Oddly, the example code above explicitly sends a {"Connection": "close"} header, and the Failed SSL handshake exception occurs immediately on every alternate request.

The timing differences are a mystery too... why some servers / responses fail immediately and some fail only after specific amounts of time have lapsed.

Addendum: looks like for Session (which ESP32-S2 uses), there is a facility to reuse sockets if they share host, port, and proto. This should give persistence in many cases. So the correlation to lack of keep-alive may be a red herring.

anecdata commented 3 years ago

I'm closing this since the original repeated socket failures / out of sockets issue was resolved. The OSError: Failed SSL handshake will still lurk in the background under some circumstances, but PR 70 will mask it from the user by closing the offending socket and retrying with a new one.

hierophect commented 3 years ago

@anecdata I think the reason the SSL handshake occurs every other request (as it did with Jerry's code too) is because of how the socket fails - on the first use, it sees there's no socket and creates one, on the second, it sees there already is one and attempts to use it, but fails, and closes it. Then, because the socket has been closed, it just creates a new one on the next request and has no error again, creating the appearance of alternating failures.
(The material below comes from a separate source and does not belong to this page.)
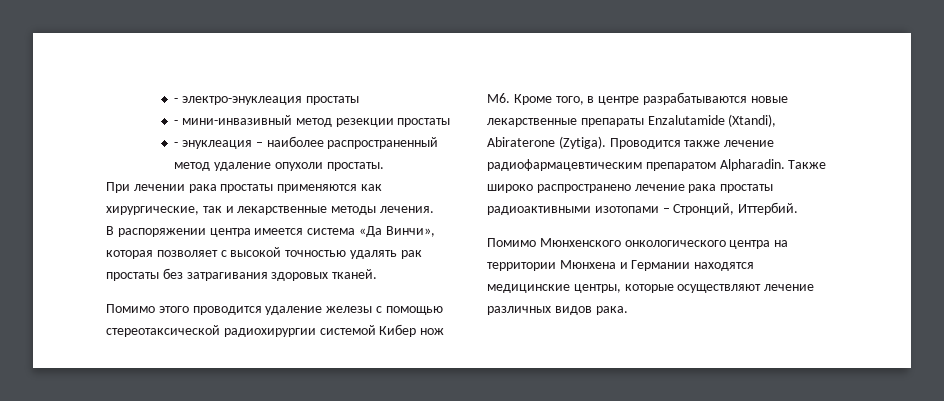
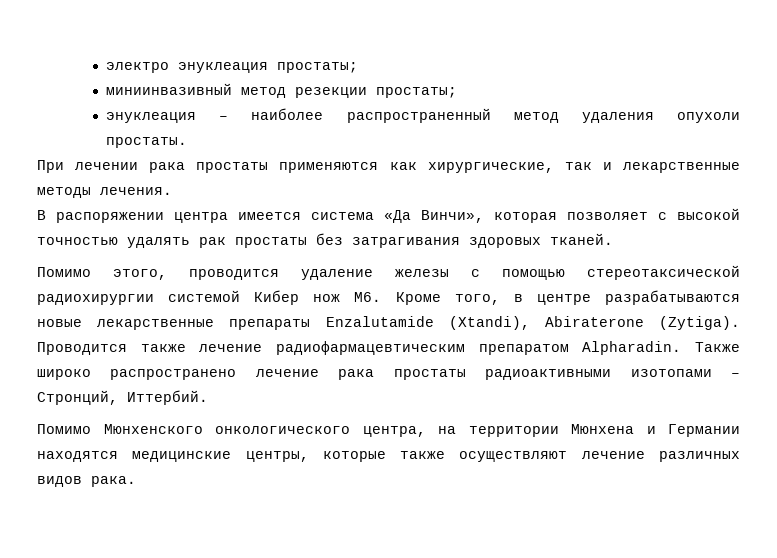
[174,96,359,105] [174,115,451,127] [174,142,179,147] - электро-энуклеация простаты // - мини-инвазивный метод резекции простаты // - -> [105,62,358,73] [105,83,457,98] электро энуклеация простаты; // миниинвазивный метод резекции простаты; //
[214,162,272,171] удаление -> [581,112,654,123] удаления
[158,306,189,313] этого -> [113,269,167,280] этого,
[729,240,771,249] центра -> [362,426,426,437] центра,
(674, 288) none -> [400,451,446,459] также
Does that make any sense?

anecdata commented 3 years ago

the second fails why... because in the core or IDF it has timed out and been closed out from under Requests?

in the above code, the connection header closes it, but this also occurs in scenarios that should be persistent (I don't know what server or lower-level client timeouts may apply in those cases).

hierophect commented 3 years ago

@anecdata it actually happens even "lower" than my implementation in the core, it's an error returned by esp_tls_conn_new_sync which is from the esp-idf, part of Mbed TLS. It's possible that the timeout that Requests has set up is not aligned with the timeout in MbedTLS.